I started the year telling my students that we would approach math differently and that they would all be successful. But they have not all been successful. It is easy to beat myself up and sometimes parents help. I have tried lots of different teaching strategies and methods with varied success.

What really bothers me is that in the back of my mind I have my students labeled by ability and what they can achieve. I believe some of my students can perform almost any problem easily and accurately. They seem to never be stuck. (I should mention that 6th grade math in our district has very few new topics from 5th grade). They are "gifted." Others I know will struggle a bit, but work hard and "get it" in the end. Still others rarely seem to get the concepts and even when I think they do understand they seem to forget by the next day. These stereotypes are based on what they have shown me and nothing else. Am I holding back some of my students by doubting their skills?
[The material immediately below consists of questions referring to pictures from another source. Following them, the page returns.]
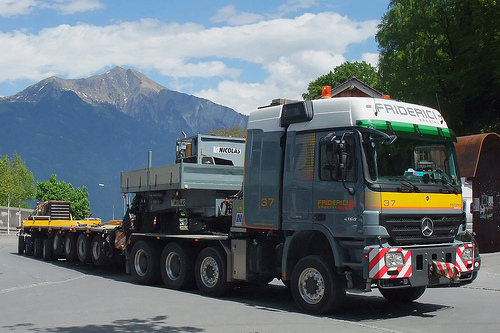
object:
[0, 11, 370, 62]
clouds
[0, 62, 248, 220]
mountain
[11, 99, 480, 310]
truck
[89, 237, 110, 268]
wheel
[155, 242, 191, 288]
wheel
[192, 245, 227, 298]
wheel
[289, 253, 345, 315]
wheel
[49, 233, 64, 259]
wheel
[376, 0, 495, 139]
tree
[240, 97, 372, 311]
side angle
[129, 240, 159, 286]
wheel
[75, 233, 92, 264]
wheel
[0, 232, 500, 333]
ground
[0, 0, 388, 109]
blue sky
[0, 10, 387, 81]
white clouds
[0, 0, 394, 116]
sky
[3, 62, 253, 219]
mountain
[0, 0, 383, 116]
clouds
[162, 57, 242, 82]
clouds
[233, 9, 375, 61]
clouds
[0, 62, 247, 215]
mountain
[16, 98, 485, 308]
truck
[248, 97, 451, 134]
top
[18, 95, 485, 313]
truck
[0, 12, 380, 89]
clouds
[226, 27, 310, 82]
clouds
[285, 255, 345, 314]
wheel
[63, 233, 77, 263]
wheel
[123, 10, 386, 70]
clouds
If you read the research summary, it also mentions the importance of starting music training at a young age. Are some of my students math struggles due to a lack of good mathematical foundation skills in elementary school or even pre-school? How much is mathematical ability a born-with trait or how much of it is developed?

What does this research mean for tracking students or "learning styles?" (which research is showing that they do not exist)

How do I keep an open mind about my students and continue to show each one I care and believe in their ability to master mathematics?

What are the effects on children as we continue to cut "the arts" from schools to save $$$ and to focus on NCLB?

Surely we all have areas in life that we are more talented in than others. I love sports and have played since childhood, but was nowhere near good enough to play at the collegiate level. How much of our student's abilities are natural vs. training?

Most importantly how do we help students who are "behind" get caught up?